Small Ferguson told BG; “All of that sentiment has naturally contributed to the rise in our share price, we have moved from a shareholding that was just over 1000 shareholders and our last public offering of September this year attracted 3000 individual shareholders. So our shareholding has also widened in terms of the different classes of shareholders.”
Asked if Cornerstone was not essentially borrowing money and investing in Barita, bumping up the profits and paying itself back huge dividends? Barita came back to BG with the following, “Dividends Paid 2018-2021: In the ~3 years post the acquisition of Barita by Cornerstone Barita has declared and paid ~J$7.2 billion in dividends against ~J$8.5 billion in Net Profits (with Q4 2021 profits not yet being included) which is a ~85% Dividend Payout Ratio. Over the same period, Barita has raised J$34.5 billion in equity capital, 4.8X the dividends paid out over the period.

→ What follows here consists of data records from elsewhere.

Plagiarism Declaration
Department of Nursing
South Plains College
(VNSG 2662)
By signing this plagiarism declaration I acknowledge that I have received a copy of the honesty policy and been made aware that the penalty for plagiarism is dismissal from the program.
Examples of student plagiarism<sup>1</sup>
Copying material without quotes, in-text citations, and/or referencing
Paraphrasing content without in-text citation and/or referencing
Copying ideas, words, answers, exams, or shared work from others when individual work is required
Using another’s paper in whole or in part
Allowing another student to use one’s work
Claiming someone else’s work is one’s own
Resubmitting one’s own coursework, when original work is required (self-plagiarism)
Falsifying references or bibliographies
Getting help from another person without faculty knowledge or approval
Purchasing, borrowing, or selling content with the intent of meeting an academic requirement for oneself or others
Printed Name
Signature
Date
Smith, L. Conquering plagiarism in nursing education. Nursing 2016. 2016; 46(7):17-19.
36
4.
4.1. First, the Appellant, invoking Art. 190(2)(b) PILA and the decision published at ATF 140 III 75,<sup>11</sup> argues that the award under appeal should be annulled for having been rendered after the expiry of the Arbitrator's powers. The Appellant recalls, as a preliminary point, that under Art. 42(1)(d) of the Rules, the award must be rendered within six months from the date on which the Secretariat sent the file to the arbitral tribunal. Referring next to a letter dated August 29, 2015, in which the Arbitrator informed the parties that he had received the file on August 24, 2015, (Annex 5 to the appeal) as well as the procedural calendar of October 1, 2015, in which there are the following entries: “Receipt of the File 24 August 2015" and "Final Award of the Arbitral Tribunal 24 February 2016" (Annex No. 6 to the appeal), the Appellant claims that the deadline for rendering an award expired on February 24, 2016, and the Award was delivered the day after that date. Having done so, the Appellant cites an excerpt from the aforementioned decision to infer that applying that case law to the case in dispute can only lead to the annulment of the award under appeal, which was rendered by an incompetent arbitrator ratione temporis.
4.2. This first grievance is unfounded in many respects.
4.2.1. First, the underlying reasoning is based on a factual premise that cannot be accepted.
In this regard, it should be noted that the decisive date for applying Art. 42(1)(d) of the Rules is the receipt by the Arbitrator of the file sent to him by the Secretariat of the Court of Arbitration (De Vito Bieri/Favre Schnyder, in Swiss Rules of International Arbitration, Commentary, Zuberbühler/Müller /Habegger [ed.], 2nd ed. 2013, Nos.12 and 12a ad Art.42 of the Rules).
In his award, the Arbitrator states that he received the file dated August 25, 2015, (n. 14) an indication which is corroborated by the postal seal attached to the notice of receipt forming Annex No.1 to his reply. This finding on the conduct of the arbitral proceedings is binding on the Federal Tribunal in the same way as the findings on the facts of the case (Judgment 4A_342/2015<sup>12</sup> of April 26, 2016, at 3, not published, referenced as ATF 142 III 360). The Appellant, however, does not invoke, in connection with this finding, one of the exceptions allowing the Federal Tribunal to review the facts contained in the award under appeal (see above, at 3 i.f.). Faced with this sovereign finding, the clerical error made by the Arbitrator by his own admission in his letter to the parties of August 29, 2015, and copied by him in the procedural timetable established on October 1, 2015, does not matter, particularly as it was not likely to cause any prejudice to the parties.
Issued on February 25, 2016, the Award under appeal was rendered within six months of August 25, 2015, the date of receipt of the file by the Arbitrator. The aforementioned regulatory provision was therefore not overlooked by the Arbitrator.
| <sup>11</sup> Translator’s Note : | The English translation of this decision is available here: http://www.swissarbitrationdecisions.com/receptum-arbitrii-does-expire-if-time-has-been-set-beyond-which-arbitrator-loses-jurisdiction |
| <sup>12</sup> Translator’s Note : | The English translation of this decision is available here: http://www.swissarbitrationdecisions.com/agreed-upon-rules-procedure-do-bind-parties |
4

Return on Cornerstone’s investment in Barita to Date: Cornerstone Financial Holdings Limited has invested over US$170 million in Barita post its acquisition of the company in August 2018, demonstrating its firm and unwavering commitment to the growth of Barita Investments Limited. The shareholders of Cornerstone coupled with regional and local commercial and investment banking partners have since inception supported the growth of the business and by extension funded Cornerstone with over US$203 million. This is comprised of:US$97 million in equity funding by the shareholders of Cornerstone;
US$106 million in debt funding by the bankers and other investors of Cornerstone; and the shareholders have funded their investment in Barita from personal wealth accumulated from their respective businesses, the operations of which would have long pre-dated Cornerstone’s establishment. The foregoing has been supplemented by capital raises successfully completed at the Cornerstone shareholder level. Over the 3 years to date, Cornerstone has made a return of 3.4X on its investment in Barita (from a capital gain perspective) and not the 20 times quoted publicly.”
Small-Ferguson was asked about sale of the Proven shares which was then repurchased in block 13 minutes later that looked like an attempt to manipulate the market. He insisted that while they do not comment specifically on trades it is possible that someone may have moved their shares from one account to another which is perfectly legitimate and normal.
Neither Small-Ferguson nor Chambers were prepared to speak on the loan Cornerstone got from First Citizens except to say they have dealing with major banks in the USA and Canada and not just First Citizens.
They also talked about the need in their view to create wealth in the region for the people of the Caribbean and they are about value generation including looking for opportunities to get into the T&T market.
For them the relationship with First Citizens is only going to get stronger and deeper.